A recurring challenge for a principal—? Adults who can’t seem to get along.
Adults are, of course, all grown up—so we can’t just shake our pointer finger and demand that they STOP IT, like we would a petulant child. We can’t force “time out” or send them to their rooms until they have an attitude change. It’s much more delicate and layered than that—and difficult to get beneath the snark and pot-stirring to reveal (and address) the real issue.
Besides—basic truth, here: it’s really, really hard to change the way adults interact with one another.
But it can be done. Not by force or threats—but by helping adults see why it’s important (and easier) to get along. Why we’ve got to give one another a break and find the good in one another.
In a lot of ways, the people we work with are like family. Think about it: How many times have you felt so mad at a family member you want to flee the whole scene, go to anyplace on earth where you can be alone? How many times have your flashes of love and hate been impossibly intermixed? Isn’t it true that your family can drive you, in equal parts, toward your best self—and to the point of black rage?

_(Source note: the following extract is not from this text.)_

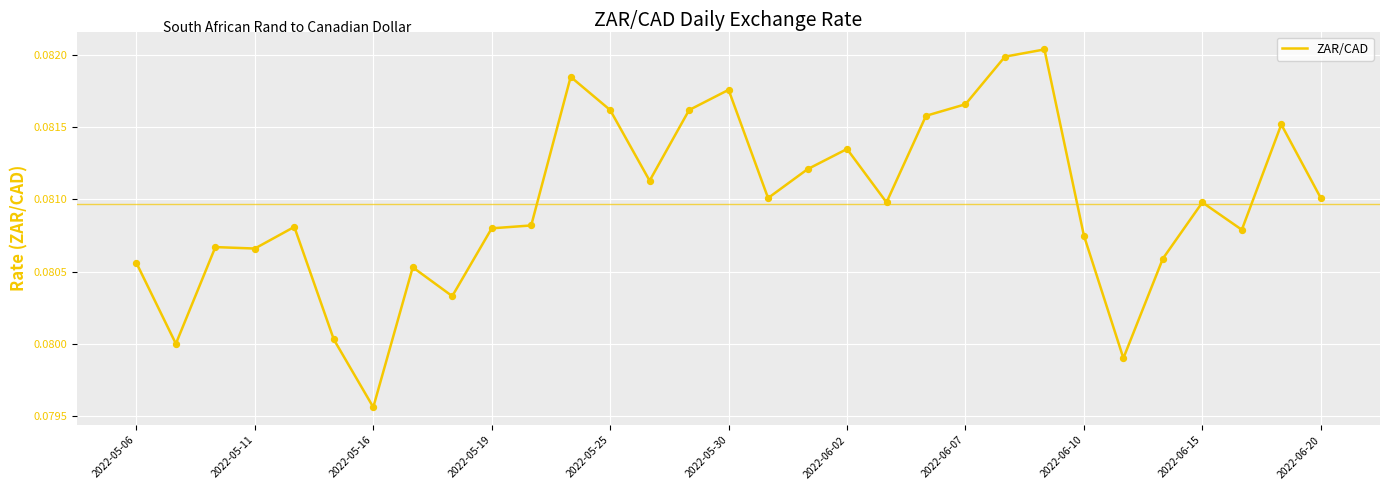

How many lines are shown in the chart?

1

But… who do you call when you are low and alone? When you have the flu? When you need a ride, a fresh start, someone whose love is guaranteed?
Family, that’s who.
I was visiting a school recently in which I was, ironically, speaking to teachers about working through conflicts with parents. In this particular school, teachers were feeling as though they didn’t know how to deal with parents who were pushy or aggressive with them.
When I arrived early in the morning, the principal asked me if I’d like a cup of coffee. He led me to the Kuering in the lounge. As I filled my cup, by eyes fell on a sticky note someone had put on the cabinet above the sink.
I felt my eyebrow rise up.
“I know,” he sighed. “That’s really why you’re here.” Sheepishly, he admitted, “It’s not just a parent problem we have. It’s a big, fat, adult problem. Not just us with parents... it's also us with one another.”
Working closely with other adults is really hard; I get it. I’ve been as furious as the next guy about filthy dishes in the sink. I’ve had that flash of hot anger when someone doesn’t fill up the copy paper. When someone talks over me, or under me, or through me. I have gotten spitting mad and had the urge to reach for my Post-It notes and my angry Sharpie. And it has taken a good bit of time to learn how to self-talk my way toward letting it go.
But over time, I’ve come to learn this: As many times as I’m right, I’m wrong. As many times as I think someone else is being a real jerk, I’ve been a real jerk. It’s a humbling realization—but empowering, too. We’re all right, and we’re all wrong, and sometimes it’s just easier to take a moment and wash the dishes and move on with things.
Here’s the thing, people. We need to take care of one another. This job requires teamwork and camaraderie and the loyalty of family. We can’t live in a resting place of anger, especially not at the people who are in the trenches with us. They are our tribe. They might be any number of things—annoying, selfish, frustrating, rude, passive, aggressive but so are other people in the world. (Insert self reflection here...)
We can get along if we do one thing: Cut one another a big fat break.
Once we do that, we can work through almost anything. Including dirty dishes.